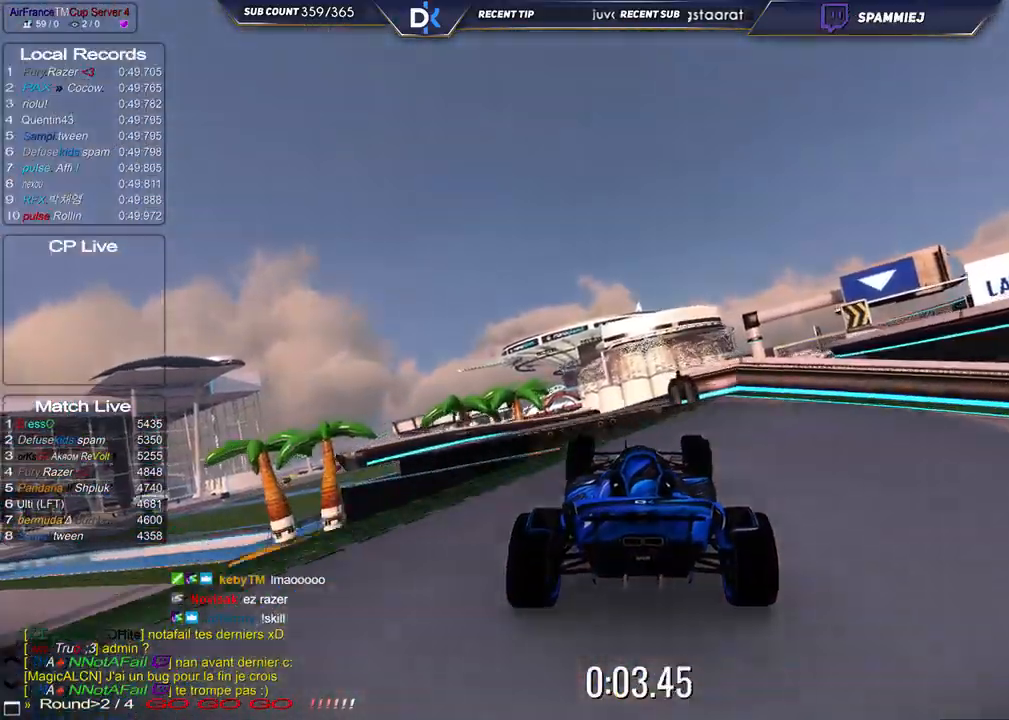
{"keys": ["right", "up"], "events": [[133, "right", "up"], [250, "right", "down"]]}
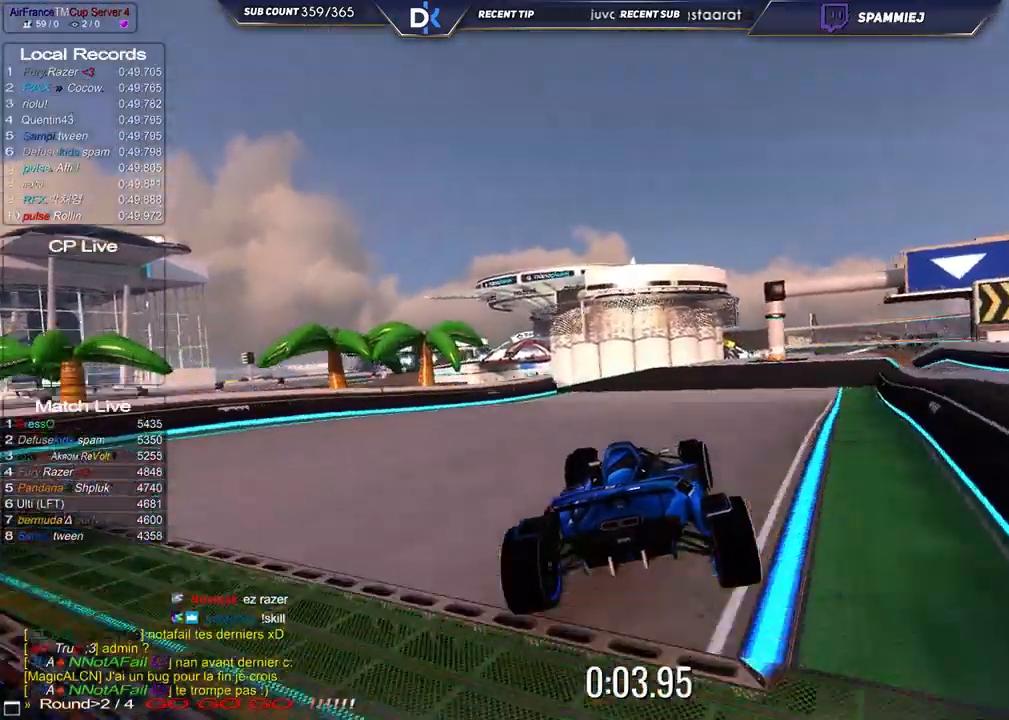
{"keys": ["up"], "events": [[317, "right", "up"]]}
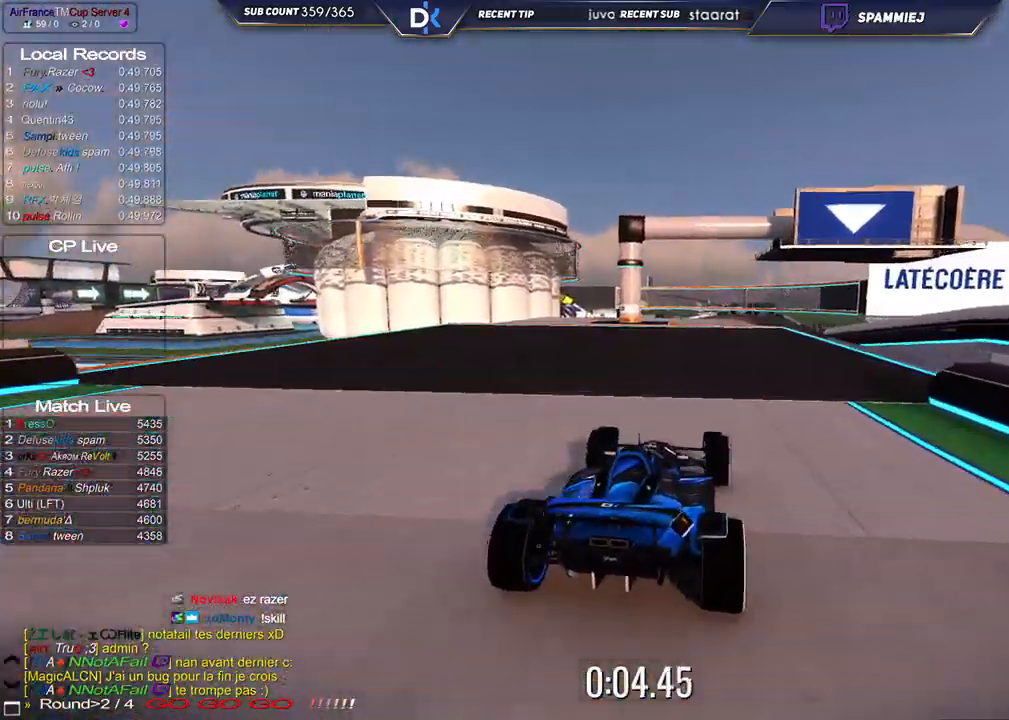
{"keys": ["right", "up"], "events": [[200, "right", "down"]]}
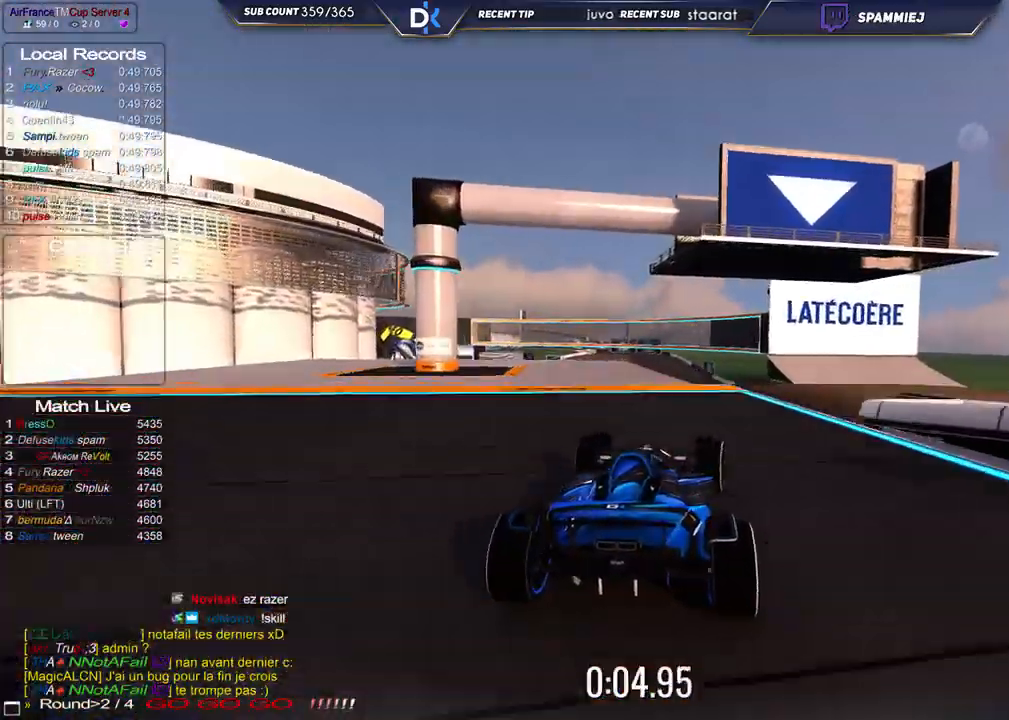
{"keys": ["right", "up"], "events": [[33, "right", "up"], [83, "left", "down"], [433, "left", "up"], [467, "right", "down"]]}
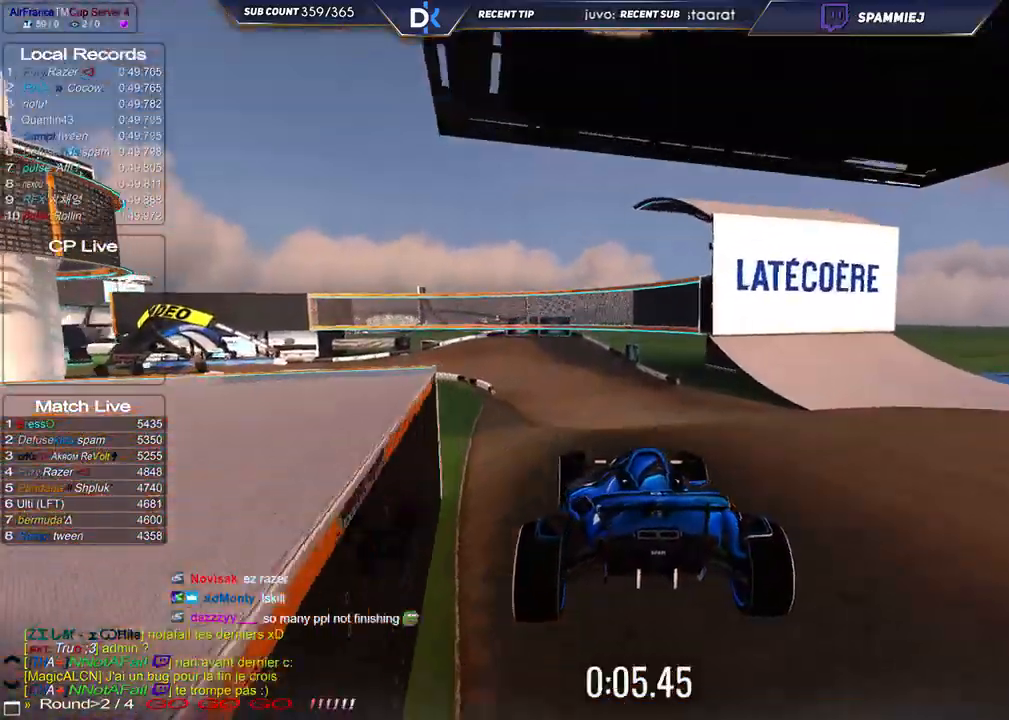
{"keys": ["left", "up"], "events": [[150, "right", "up"], [183, "left", "down"]]}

**What is required**: Could you reproduce the records above exactly, leaving out the pictures?

**Result of the task**:
{"keys": ["right", "up"], "events": [[133, "right", "up"], [250, "right", "down"]]}
{"keys": ["up"], "events": [[317, "right", "up"]]}
{"keys": ["right", "up"], "events": [[200, "right", "down"]]}
{"keys": ["right", "up"], "events": [[33, "right", "up"], [83, "left", "down"], [433, "left", "up"], [467, "right", "down"]]}
{"keys": ["left", "up"], "events": [[150, "right", "up"], [183, "left", "down"]]}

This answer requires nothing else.